The widespread adoption and use of cryptocurrencies as a payment method is dependent on acceptance by merchants and financial institutions alike. Specifically in the U.S., a lack of regulatory guidance has hindered adoption. While many financial institutions are forming alliances with technology companies to explore opportunities and efficiencies inherent in blockchain technologies, the adoption of crytocurrencies as a method of payment has largely been ignored.

A major hurdle for many financial institutions when considering cryptocurrencies as a form of payment stems from regulations requiring these organizations to identify their customers and be able to provide transparent transaction information. These two issues run counter to the design and implementation of distributed blockchain technologies which the most well-known cryptocurrencies are built upon. While third-party vendors are able to de-anonymize (to an extent) large portions of popular cryptocurrency blockchains, it is currently not feasible for financial institutions to accept cryptocurrencies in their current state as a form of transaction.

Additionally, due to limited adoption of cryptocurrencies as a form of payment in the U.S., financial institutions are unlikely to generate enough monetary gain through allowing transactions. While use of crytocurrencies as a payment method internationally, especially in countries which have introduced cryptocurrency related regulation and countries with an unstable central currency, is likely to increase in the near- to intermediate-term, the same is not true for the U.S. Traditional forms of payment to include credit card, debit card, ACH, and wires will remain the payment methods of choice for the foreseeable future.

Widespread Adoption

Widespread adoption of cryptocurrenices as a payment method in the U.S. will be greatly dependent on regulation.
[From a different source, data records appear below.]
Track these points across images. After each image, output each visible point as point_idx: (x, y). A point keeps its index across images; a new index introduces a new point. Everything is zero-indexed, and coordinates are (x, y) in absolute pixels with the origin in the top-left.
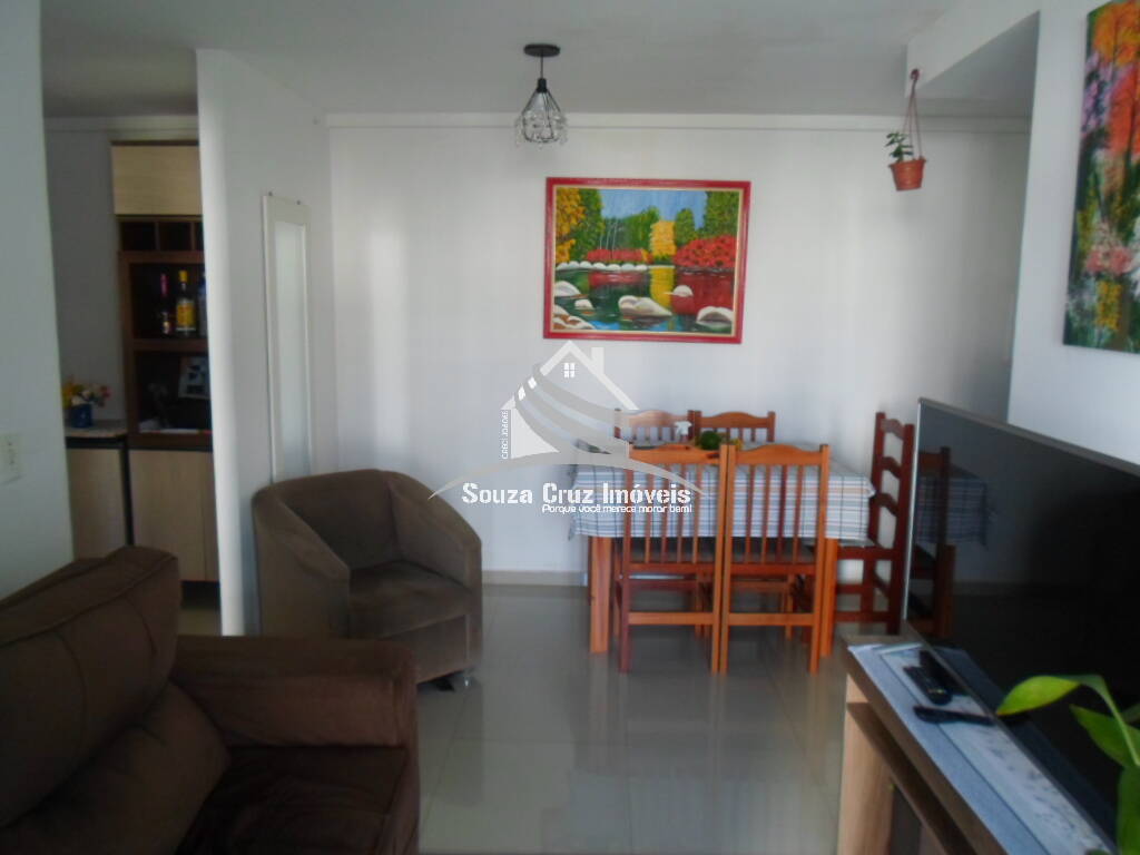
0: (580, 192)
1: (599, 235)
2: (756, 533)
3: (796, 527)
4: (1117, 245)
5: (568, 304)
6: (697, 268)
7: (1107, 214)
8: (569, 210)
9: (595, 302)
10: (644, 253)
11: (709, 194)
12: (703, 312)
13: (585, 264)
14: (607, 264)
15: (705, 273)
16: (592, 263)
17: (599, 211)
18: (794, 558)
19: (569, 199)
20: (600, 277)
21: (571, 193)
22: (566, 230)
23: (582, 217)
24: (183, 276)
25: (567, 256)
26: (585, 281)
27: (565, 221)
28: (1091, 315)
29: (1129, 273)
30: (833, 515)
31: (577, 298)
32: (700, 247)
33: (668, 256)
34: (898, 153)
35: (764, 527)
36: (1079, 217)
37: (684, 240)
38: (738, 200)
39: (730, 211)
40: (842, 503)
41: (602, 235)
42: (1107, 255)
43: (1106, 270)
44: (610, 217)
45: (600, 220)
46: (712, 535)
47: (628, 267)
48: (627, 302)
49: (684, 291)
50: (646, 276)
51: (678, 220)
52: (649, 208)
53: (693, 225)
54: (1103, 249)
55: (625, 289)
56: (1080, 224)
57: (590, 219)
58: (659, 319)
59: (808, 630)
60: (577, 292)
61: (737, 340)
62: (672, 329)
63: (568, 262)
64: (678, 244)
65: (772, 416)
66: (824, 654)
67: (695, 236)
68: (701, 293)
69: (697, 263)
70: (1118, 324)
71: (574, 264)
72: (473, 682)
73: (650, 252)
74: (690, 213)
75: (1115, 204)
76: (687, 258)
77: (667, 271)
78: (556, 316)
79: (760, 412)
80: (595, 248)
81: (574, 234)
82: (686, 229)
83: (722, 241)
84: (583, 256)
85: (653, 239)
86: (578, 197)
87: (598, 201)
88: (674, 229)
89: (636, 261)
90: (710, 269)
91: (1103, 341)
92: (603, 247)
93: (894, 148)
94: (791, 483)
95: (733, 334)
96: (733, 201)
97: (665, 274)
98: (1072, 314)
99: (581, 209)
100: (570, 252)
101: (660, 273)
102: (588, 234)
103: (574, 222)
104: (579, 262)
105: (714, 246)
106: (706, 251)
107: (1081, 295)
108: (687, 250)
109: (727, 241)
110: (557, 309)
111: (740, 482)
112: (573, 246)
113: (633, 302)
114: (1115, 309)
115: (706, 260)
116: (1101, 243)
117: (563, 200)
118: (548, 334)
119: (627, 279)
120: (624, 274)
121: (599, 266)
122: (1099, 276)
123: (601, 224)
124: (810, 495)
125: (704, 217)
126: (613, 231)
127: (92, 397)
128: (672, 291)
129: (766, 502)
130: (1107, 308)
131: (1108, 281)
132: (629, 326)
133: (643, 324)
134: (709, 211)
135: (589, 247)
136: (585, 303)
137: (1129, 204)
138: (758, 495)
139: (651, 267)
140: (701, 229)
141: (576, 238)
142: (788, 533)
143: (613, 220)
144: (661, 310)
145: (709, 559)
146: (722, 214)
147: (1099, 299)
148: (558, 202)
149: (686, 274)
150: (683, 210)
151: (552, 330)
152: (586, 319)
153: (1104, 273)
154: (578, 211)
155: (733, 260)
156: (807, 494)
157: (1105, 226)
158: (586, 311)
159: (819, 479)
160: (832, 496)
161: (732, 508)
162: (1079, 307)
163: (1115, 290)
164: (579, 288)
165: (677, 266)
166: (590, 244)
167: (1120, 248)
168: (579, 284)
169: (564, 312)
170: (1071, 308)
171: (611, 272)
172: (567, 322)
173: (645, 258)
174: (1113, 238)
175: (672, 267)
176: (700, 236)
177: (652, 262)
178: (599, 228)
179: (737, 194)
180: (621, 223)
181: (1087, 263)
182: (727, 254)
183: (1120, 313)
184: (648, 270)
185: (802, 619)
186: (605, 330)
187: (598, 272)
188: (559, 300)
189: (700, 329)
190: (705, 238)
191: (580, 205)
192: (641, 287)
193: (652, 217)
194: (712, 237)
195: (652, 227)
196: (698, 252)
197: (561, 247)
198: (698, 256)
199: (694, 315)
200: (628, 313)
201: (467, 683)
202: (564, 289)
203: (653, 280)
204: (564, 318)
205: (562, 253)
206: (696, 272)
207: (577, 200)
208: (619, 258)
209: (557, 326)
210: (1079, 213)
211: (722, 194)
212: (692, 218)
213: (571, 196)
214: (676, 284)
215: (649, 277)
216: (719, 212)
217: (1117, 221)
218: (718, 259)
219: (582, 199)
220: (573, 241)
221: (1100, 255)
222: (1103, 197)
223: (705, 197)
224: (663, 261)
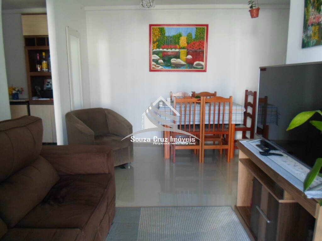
0: (159, 28)
1: (165, 41)
2: (212, 123)
3: (223, 121)
4: (317, 14)
5: (156, 61)
6: (193, 50)
7: (313, 6)
8: (156, 34)
9: (164, 60)
10: (178, 46)
11: (197, 28)
12: (195, 63)
13: (161, 50)
14: (167, 49)
15: (196, 51)
16: (163, 49)
17: (165, 34)
18: (223, 129)
19: (156, 31)
20: (165, 53)
21: (156, 29)
22: (155, 40)
23: (160, 36)
24: (44, 54)
25: (156, 47)
26: (161, 55)
27: (155, 37)
28: (311, 37)
29: (321, 22)
30: (233, 117)
31: (159, 59)
32: (194, 44)
33: (185, 47)
34: (251, 7)
35: (214, 121)
36: (306, 10)
37: (189, 42)
38: (205, 30)
39: (203, 33)
40: (236, 114)
41: (166, 41)
42: (314, 18)
43: (314, 23)
44: (168, 36)
45: (165, 37)
46: (199, 124)
47: (173, 50)
48: (173, 60)
49: (190, 57)
50: (179, 53)
51: (188, 36)
52: (179, 33)
53: (192, 37)
54: (313, 17)
55: (172, 56)
56: (306, 11)
57: (162, 36)
58: (183, 65)
59: (227, 150)
60: (159, 58)
61: (205, 71)
62: (187, 68)
63: (156, 49)
64: (188, 43)
65: (216, 93)
66: (231, 157)
67: (193, 41)
68: (195, 58)
69: (193, 48)
70: (318, 37)
71: (158, 50)
72: (131, 167)
73: (180, 46)
74: (191, 34)
75: (316, 3)
76: (190, 47)
77: (185, 51)
78: (153, 65)
79: (212, 92)
80: (164, 45)
81: (158, 41)
82: (190, 39)
83: (201, 42)
84: (160, 47)
85: (180, 42)
86: (159, 30)
87: (164, 31)
88: (187, 39)
89: (176, 48)
90: (197, 50)
91: (314, 44)
92: (166, 44)
93: (250, 5)
94: (221, 108)
95: (204, 69)
96: (204, 30)
97: (184, 52)
98: (304, 39)
99: (160, 33)
100: (157, 46)
101: (183, 52)
102: (162, 40)
103: (157, 37)
104: (159, 49)
105: (198, 43)
106: (196, 45)
107: (307, 32)
108: (190, 45)
109: (202, 42)
110: (153, 63)
111: (207, 108)
112: (157, 44)
113: (175, 60)
114: (317, 33)
115: (196, 48)
116: (312, 15)
117: (154, 31)
118: (151, 70)
119: (173, 54)
120: (172, 52)
121: (165, 50)
122: (312, 25)
123: (165, 38)
124: (227, 111)
125: (195, 35)
126: (169, 40)
127: (18, 91)
128: (186, 57)
129: (214, 114)
130: (315, 34)
131: (315, 26)
132: (174, 67)
133: (178, 67)
134: (197, 33)
135: (162, 44)
136: (161, 61)
137: (319, 2)
138: (212, 112)
139: (180, 50)
140: (194, 39)
141: (158, 42)
142: (221, 123)
143: (169, 36)
144: (183, 63)
145: (198, 130)
146: (200, 34)
147: (312, 32)
148: (153, 31)
149: (190, 52)
150: (189, 33)
151: (152, 69)
152: (162, 66)
153: (314, 24)
154: (158, 34)
155: (204, 47)
156: (226, 111)
157: (313, 10)
158: (162, 63)
159: (230, 107)
160: (233, 112)
161: (205, 116)
162: (307, 36)
163: (317, 27)
164: (159, 57)
165: (188, 49)
166: (162, 43)
167: (318, 15)
168: (159, 55)
169: (155, 64)
170: (304, 37)
171: (169, 52)
172: (156, 67)
173: (178, 47)
174: (316, 13)
175: (186, 50)
176: (194, 41)
177: (180, 48)
178: (165, 39)
179: (205, 28)
180: (171, 37)
181: (309, 23)
182: (202, 46)
183: (319, 34)
184: (179, 51)
185: (225, 147)
186: (167, 69)
187: (165, 52)
188: (153, 60)
189: (194, 68)
190: (196, 41)
191: (159, 32)
192: (177, 56)
193: (180, 35)
194: (198, 41)
195: (180, 38)
196: (194, 45)
197: (154, 45)
198: (193, 46)
199: (193, 64)
200: (174, 64)
201: (129, 167)
202: (155, 57)
203: (181, 54)
204: (155, 65)
205: (154, 46)
206: (193, 51)
207: (158, 31)
208: (171, 48)
209: (153, 68)
210: (306, 9)
211: (200, 28)
212: (192, 35)
213: (157, 30)
214: (187, 55)
215: (180, 53)
216: (199, 33)
217: (316, 8)
218: (199, 47)
219: (160, 30)
220: (157, 43)
221: (312, 19)
222: (312, 2)
223: (196, 29)
224: (184, 48)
Without regulatory guidance, financial institutions and large corporations will be unlikely to accept cryptocurrencies as a form of payment. It is also likely, that once regulatory agencies issue guidance, many of the current popular cryptocurrencies will be unable to meet those standards in their current form. This will likely lead to major corporations and financial institutions developing their own forms of cyrptocurrencies on proprietary blockchains to conform to regulatory requirements.

However, this scenario runs counter to the original intention of distributed blockchain technologies. Cryptocurrencies of the future will likely be introduced to solve traditional payments problems of high fees, high transactional costs, fast settlements, and cross-boarder payments.

Cryptocurrenies of the future will greatly differ in features of the cryptocurrencies introduced over the past decade.